Here’s Jeffrey Jones on Michael Wm. Kaluta, from Comic Book Profiles #7: Michael William Kaluta (Summer 1999), pages 28 – 29:
How did you first meet Michael?
If memory serves, I met Michael and Bernie Wrightson at a New York City convention in the fall of 1968. Michael may dispute this because he is the “memory giant.” But I remember this as being so. We were there to show our fledgling work. I had arrived in New York about a year earlier and had a couple of jobs done. My memory is sketchy as to details but Bernie had a bunch of $5 and $10 ballpoint pen drawings piled on a table in the art show for sale. Michael was more of the portfolio type. I mention Bernie in the Michael question because he was the one who introduced us.
What do you feel is his strength as an artist?
Michael’s greatest strength as an artist has always been his ability to remind us to stay alive. His art is moral in the sense that it, as the best art, has absolutely no function except to exist. It has the promise of function and will remain where that beauty lives. I speak of the human spirit and its passion to rise above everything, except that which we all already know. Michael reminds us of that connection between all lives and all that makes us human. This takes a true artist.
You and Michael worked on projects together, both formally and informally. Does any one project stand out as particularly memorable?
The thing that jumps to mind is a period of time during The Studio days, if you will, when we were trying to decide what to call our upcoming book (The Studio). Michael taped long rolls of brown kraft paper to one wall where each of us, usually clandestinely, would write our suggestions. Well, this certainly started out seriously but quickly degenerated into a list of some of the most preposterous titles imagined by the minds of the deranged. I believe that even though most of these would appear in the dark of night, it was pretty easy to tell who wrote what. We laughed for what seemed months. Definitely a great achievement in the art of cooperation.
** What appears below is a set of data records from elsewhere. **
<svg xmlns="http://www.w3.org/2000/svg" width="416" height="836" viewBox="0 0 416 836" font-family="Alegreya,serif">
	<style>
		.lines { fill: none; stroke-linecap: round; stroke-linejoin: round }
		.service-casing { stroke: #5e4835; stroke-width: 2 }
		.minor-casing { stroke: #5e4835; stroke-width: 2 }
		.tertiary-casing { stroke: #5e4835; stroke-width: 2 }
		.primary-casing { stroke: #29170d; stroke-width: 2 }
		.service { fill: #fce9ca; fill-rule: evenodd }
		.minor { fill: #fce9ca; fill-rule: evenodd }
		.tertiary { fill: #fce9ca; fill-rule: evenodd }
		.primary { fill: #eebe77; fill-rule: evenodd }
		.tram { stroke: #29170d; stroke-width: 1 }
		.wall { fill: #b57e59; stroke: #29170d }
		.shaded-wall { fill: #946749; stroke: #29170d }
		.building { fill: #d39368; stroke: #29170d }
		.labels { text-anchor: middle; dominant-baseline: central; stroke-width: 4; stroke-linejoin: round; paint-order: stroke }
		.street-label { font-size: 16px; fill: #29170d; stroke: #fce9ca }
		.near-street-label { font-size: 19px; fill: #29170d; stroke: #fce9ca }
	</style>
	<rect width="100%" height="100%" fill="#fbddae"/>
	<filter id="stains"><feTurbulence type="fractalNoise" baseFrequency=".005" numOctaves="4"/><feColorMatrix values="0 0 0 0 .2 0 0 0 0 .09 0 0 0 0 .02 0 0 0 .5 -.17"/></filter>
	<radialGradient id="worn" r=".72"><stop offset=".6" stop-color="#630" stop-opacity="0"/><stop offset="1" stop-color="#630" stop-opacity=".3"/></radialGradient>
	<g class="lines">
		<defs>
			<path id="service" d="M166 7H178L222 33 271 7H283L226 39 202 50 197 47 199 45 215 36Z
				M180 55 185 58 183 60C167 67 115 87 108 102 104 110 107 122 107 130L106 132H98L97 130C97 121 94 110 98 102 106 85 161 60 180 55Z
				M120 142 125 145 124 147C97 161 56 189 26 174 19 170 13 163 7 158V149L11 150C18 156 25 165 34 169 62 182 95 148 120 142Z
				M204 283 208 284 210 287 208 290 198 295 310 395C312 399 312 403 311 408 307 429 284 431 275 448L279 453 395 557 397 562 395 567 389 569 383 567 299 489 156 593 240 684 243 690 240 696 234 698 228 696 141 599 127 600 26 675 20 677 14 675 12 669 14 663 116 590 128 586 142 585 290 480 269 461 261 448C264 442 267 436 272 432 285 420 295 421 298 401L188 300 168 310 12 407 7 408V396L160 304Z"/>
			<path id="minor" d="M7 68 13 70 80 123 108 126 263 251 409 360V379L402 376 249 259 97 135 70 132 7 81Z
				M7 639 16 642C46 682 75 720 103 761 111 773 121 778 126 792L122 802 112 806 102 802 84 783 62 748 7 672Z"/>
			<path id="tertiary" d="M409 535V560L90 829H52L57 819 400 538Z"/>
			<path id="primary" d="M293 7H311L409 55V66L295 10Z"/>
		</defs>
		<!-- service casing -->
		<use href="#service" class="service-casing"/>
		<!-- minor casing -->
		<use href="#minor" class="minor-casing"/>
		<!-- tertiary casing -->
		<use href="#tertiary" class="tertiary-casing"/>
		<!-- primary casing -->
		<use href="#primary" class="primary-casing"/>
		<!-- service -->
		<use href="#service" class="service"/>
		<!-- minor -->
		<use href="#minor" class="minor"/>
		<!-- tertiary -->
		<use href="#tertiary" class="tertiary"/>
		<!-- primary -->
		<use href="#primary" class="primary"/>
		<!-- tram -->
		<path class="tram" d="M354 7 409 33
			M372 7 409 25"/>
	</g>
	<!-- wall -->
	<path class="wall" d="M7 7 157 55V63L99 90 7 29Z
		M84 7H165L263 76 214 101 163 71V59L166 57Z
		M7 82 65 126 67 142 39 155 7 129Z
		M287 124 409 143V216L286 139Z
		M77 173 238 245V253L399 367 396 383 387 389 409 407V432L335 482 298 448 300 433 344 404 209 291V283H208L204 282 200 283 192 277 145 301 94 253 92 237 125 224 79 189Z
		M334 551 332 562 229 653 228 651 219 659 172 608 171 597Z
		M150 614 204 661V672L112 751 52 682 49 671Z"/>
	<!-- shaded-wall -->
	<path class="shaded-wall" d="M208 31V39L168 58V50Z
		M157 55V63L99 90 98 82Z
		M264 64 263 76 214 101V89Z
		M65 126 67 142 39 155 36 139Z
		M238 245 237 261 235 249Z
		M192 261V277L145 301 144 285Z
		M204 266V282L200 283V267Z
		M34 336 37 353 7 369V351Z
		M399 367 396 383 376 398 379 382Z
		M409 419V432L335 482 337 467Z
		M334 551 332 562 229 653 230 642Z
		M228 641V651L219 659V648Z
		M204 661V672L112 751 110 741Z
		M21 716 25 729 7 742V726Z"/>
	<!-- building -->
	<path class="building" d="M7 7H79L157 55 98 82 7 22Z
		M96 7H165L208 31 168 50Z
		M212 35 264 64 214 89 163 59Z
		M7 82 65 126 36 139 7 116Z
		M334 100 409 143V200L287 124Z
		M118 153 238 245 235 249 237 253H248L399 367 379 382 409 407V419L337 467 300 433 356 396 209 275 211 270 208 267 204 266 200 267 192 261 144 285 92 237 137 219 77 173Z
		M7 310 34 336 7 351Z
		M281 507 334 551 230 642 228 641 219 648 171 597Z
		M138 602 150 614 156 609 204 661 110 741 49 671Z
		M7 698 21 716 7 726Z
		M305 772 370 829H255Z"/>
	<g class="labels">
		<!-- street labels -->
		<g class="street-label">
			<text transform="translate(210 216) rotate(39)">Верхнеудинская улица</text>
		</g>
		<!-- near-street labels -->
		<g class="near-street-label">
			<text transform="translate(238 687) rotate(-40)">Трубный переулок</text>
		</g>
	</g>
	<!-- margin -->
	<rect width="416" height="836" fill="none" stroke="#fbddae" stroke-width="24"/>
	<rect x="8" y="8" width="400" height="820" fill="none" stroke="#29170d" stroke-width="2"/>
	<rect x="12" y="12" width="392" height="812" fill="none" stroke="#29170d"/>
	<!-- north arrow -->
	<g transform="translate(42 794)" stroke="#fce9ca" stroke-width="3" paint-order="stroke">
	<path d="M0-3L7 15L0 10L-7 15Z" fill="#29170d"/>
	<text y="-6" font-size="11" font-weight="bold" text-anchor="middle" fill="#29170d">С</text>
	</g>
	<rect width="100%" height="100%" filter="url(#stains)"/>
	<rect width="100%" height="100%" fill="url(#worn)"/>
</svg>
Now, it seems to me that what Jones viewed as the “greatest strength” in Kaluta’s work back in 1999 is precisely what Jones has always pursued in her own work.
And I have little doubt that Kaluta was, at the time, flattered by Jones’s praise; I mean, who wouldn’t be?
And yet, based on the very plain-spoken, practical analysis that Kaluta offers up in an early promotional trailer for Better Things: Life + Choices of Jeffrey Jones of the difference between his own unabashedly functional, commercial body of work, and the sometimes obliquely functional but always deeply felt and humanely expressive work of Jones, I’m not entirely sure that Kaluta actually would have agreed with Jones’s contention that his (Kaluta’s) artwork “has absolutely no function except to exist.”
Here is a partial, lightly edited transcript of the trailer, which features a rough-cut interview with Kaluta:
Artistically, [says Kaluta] one works for oneself. You have to. To get anything good, you kind of have to work for the person that’s inside of you; however, to be able to live, you have to work for companies. I had to work for companies; other artists, perhaps, can work for galleries, or posterity. An illustrator is someone who draws for money. I don’t do what some of my friends are able to do, which is paint their souls, their dreams, their nightmares for themselves, and that’s art — and it is. I am happiest when I am reading someone else’s material and crafting it into a picture that will reflect to my best efforts what I think the writer was trying to say, trying to visualize. I would say that Jeffrey Jones is both an illustrator and an artist, using the descriptions we have just talked about. He covers a wide range of self-motivating imagery. It comes through him, and every once in a while he’ll apply that specific power that comes through him to an illustration job, or he’ll use the characters that have been written by other people as a vehicle for his own talents. I wouldn’t say he’s as much of an illustrator as I am. I think that he’s more of a personal storyteller who now and then might come close to illustrating something [laughs], on purpose.
In the portion of the trailer I haven’t transcribed, Kaluta goes on to describe his first meeting with Jones, which Kaluta says occurred at “a World Science Fiction Convention here in New York City in 1967.” LOL!